Managing & Annotating PDFs in Evernote

An Updated System

Anthony Draper
4 min readOct 4, 2018

Several months ago, I wrote an article about how I scan, annotate, and store my PDFs using Noteshelf 2 and Evernote.

“flat lay photography of blue backpack beside book and silver MacBook” by Matt Ragland on Unsplash

Since then, I’ve graduated from undergrad and started law school. Consequently, my PDF usage and needs has gone way up, and the old system simply wasn’t cutting it. If you didn’t catch the old article, here’s a basic rundown.

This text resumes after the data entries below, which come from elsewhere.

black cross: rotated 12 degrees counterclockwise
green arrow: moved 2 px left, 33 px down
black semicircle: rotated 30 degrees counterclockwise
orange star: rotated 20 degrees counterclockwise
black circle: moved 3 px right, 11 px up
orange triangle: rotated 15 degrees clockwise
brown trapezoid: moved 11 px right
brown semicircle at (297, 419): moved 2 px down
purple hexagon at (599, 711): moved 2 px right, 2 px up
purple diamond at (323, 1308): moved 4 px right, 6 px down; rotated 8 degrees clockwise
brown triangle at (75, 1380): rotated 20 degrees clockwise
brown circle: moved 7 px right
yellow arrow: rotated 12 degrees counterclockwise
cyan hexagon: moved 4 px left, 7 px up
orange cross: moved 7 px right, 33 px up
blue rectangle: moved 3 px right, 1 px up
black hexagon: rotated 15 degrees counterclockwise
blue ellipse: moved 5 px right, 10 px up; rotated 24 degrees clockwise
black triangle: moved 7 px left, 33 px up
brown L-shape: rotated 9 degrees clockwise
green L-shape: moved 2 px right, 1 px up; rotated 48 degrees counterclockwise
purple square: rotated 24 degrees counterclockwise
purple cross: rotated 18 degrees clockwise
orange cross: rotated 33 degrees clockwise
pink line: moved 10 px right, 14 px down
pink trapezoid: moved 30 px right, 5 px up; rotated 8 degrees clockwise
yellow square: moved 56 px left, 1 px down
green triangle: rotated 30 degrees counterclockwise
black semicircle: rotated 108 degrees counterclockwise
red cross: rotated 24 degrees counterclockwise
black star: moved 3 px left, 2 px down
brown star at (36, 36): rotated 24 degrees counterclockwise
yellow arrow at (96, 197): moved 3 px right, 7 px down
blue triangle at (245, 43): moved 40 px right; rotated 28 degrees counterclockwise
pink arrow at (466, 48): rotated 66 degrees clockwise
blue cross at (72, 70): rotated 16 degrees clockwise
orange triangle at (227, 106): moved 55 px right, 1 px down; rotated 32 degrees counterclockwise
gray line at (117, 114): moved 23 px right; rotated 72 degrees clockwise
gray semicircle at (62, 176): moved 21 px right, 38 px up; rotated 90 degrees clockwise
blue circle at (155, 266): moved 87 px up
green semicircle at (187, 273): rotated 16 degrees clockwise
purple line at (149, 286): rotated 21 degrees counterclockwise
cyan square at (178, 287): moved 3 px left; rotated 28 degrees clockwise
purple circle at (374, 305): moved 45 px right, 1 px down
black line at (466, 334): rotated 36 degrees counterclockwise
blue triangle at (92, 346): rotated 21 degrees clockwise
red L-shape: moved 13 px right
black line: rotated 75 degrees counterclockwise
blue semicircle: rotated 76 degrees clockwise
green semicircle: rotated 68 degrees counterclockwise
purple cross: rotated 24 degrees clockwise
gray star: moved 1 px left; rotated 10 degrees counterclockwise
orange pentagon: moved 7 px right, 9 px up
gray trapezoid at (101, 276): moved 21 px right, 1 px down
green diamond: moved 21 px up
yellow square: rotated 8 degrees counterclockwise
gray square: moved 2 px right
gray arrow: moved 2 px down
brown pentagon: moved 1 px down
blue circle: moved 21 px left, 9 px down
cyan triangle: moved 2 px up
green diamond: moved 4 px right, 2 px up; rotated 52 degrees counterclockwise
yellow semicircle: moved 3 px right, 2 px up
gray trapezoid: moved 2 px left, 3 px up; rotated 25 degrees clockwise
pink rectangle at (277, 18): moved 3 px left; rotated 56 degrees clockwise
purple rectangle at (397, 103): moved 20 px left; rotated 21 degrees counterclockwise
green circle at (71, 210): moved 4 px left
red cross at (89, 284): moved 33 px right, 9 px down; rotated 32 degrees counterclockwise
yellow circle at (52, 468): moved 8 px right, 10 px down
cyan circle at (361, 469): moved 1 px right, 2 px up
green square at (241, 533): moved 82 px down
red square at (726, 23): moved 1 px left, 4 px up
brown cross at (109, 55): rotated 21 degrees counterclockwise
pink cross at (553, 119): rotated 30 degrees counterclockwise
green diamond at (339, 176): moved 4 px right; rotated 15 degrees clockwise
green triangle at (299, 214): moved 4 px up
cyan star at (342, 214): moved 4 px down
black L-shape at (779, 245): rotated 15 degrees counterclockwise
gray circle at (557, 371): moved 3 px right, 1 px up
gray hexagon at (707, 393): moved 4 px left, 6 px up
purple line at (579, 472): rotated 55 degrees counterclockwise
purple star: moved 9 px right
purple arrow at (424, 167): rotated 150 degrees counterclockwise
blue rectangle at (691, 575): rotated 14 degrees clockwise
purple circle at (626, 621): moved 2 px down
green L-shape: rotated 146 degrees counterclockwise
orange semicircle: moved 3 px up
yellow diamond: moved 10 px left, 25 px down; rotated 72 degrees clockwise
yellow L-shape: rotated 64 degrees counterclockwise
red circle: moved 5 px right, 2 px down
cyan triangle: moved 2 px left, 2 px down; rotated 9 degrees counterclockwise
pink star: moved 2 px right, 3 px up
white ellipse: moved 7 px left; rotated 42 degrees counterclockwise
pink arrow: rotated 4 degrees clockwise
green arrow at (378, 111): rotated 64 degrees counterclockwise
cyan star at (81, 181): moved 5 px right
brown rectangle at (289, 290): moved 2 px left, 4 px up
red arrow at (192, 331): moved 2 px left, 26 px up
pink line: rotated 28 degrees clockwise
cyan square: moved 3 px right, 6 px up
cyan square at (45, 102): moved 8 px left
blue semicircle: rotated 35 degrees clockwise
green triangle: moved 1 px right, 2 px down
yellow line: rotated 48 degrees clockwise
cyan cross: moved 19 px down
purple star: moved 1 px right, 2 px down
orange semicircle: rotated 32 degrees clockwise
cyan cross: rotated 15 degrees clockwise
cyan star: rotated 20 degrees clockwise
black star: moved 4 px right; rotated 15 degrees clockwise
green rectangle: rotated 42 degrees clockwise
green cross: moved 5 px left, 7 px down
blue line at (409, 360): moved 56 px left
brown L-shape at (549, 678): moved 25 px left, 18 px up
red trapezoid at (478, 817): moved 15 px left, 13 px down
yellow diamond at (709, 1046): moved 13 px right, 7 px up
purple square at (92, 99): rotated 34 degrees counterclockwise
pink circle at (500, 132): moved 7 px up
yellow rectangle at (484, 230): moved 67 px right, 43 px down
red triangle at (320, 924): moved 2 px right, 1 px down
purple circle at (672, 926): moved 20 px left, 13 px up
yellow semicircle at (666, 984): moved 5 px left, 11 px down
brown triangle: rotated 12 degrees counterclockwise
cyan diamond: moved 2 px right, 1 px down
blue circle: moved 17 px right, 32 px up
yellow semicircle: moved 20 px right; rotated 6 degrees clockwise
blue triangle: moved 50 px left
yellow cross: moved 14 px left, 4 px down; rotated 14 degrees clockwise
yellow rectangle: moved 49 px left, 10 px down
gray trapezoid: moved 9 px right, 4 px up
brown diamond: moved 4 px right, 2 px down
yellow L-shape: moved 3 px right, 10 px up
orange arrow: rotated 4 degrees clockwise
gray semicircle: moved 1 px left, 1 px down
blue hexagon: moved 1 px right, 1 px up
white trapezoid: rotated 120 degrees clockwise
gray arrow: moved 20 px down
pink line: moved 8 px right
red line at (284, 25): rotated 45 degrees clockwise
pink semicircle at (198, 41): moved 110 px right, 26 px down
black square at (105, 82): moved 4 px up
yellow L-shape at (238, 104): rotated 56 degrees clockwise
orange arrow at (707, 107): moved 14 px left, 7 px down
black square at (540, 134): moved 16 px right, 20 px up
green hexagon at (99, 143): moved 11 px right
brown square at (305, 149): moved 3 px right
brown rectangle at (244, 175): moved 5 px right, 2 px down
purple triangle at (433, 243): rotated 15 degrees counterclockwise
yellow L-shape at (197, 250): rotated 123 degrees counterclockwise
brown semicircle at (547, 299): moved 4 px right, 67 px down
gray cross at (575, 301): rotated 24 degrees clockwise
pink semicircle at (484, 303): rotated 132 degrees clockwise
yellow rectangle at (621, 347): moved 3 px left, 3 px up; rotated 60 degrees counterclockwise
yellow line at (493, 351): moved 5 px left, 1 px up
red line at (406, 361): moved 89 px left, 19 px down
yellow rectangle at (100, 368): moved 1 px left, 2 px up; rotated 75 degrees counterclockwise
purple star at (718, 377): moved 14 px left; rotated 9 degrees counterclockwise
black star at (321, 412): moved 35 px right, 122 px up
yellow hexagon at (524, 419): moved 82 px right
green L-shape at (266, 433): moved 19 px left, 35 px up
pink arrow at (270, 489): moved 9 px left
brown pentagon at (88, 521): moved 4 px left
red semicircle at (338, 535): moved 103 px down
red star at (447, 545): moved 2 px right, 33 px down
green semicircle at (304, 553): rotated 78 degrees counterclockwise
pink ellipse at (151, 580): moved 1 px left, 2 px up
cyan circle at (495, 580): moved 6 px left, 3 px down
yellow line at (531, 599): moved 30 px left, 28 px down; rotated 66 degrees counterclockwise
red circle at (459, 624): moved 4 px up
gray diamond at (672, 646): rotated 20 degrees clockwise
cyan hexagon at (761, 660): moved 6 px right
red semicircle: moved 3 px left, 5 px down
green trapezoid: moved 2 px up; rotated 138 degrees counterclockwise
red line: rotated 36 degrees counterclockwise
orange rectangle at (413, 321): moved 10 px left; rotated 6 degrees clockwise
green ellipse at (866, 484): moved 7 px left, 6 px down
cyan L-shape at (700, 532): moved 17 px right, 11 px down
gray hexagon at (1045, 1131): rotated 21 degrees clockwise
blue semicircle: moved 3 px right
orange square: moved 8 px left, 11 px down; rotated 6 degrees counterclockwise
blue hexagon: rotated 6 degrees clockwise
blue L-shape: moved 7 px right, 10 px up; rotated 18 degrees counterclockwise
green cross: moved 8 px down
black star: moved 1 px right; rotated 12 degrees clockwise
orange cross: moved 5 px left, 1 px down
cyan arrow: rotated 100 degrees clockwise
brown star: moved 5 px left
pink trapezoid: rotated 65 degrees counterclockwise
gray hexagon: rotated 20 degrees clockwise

  • Scan the document or access it online
  • Open it in Noteshelf 2
  • Annotate it as needed
  • Sync the notebook to Evernote

This worked fairly well, but as some of you pointed out, the handwriting wasn’t OCRd in Evernote like the rest of my Evernote notes, and this made it significantly less useful long-term.

Noteshelf is also primarily not a PDF annotation app, it’s a note taking app. So it worked great to markup a document, but doing anything with those markups wasn’t possible. In this way, there was no difference between marking it up on paper and scanning it and scanning it then marking it up — the end result was the same. While I note some specific benefits of using Noteshelf that don’t transfer to this new method, such as the annotation summary, I think that there are different features below that make those ones redundant, even if it might not be immediately obvious.

These days, I need to read and brief three or four cases each day. Ideally, I need that information to be searchable, clear, and organized. I also needed to link it to my other notes on legal concepts, other cases, and lectures so I know what connects with what. Noteshelf simply wasn’t cutting it.

I briefly tried Microsoft OneNote, but I just couldn’t stick with it. It may have been aesthetic reasons, it may have been that that app’s method of organization just didn’t work with my brain, but I couldn’t keep it up.

I desperately wanted to use Evernote. So I went hunting, and I found the perfect app for my PDF/Evernote needs.

MarginNote has been around for a while, but in the last few months, the developer has released a complete overhaul, MarginNote 3. Available for MacOS and iOS, this app will answer your PDF prayers if you’ve been frustrated with Evernote-PDF integrations for the last ten years.

Like a fair few other PDF apps, the app allows you to highlight text, either selecting actual text or drawing over it. You can add comments, write in the margins, and do all the ordinary PDF annotation things you’d expect. But the app has a couple magnificent features.

  1. If you’re working with a scanned PDF that hasn’t been OCRd, this app will OCR any highlights you make and grab the text for you.
  2. You can “merge” highlights, so if you have a continuous highlight across multiple pages, you can simply highlight the text on the first page, then the text on the second, and select “merge.” The text then shows up in the “notes” window as one highlight. (Why don’t more apps do this?)
  3. Not only can you write/highlight directly on the document with Apple Pencil (or your finger,) but you can handwrite in the comments boxes that you make. This one really blew me away. But it gets better.
Highlights and handwritten comments in MarginNote

4. Once you’ve made all your highlights, annotations, and comments, you. simply select “Export to Evernote” and it sends the document as a PDF to Evernote in a new note in whichever notebook you desire. It then inserts, chronologically, all of your highlights and notes, even the handwritten ones! And of course, this is all searchable. So in one note, you have the marked-up PDF and all of your highlights and comments listed as text.

Excerpts and comments exported into Evernote.

These features are the ones that really sold me on the app. However, there are a host of other features that users may enjoy, such as the ability to create extensive mind maps from highlights and notes, including the ability to put annotations from multiple documents in one mind map.

What are your experiences with Evernote and PDFS?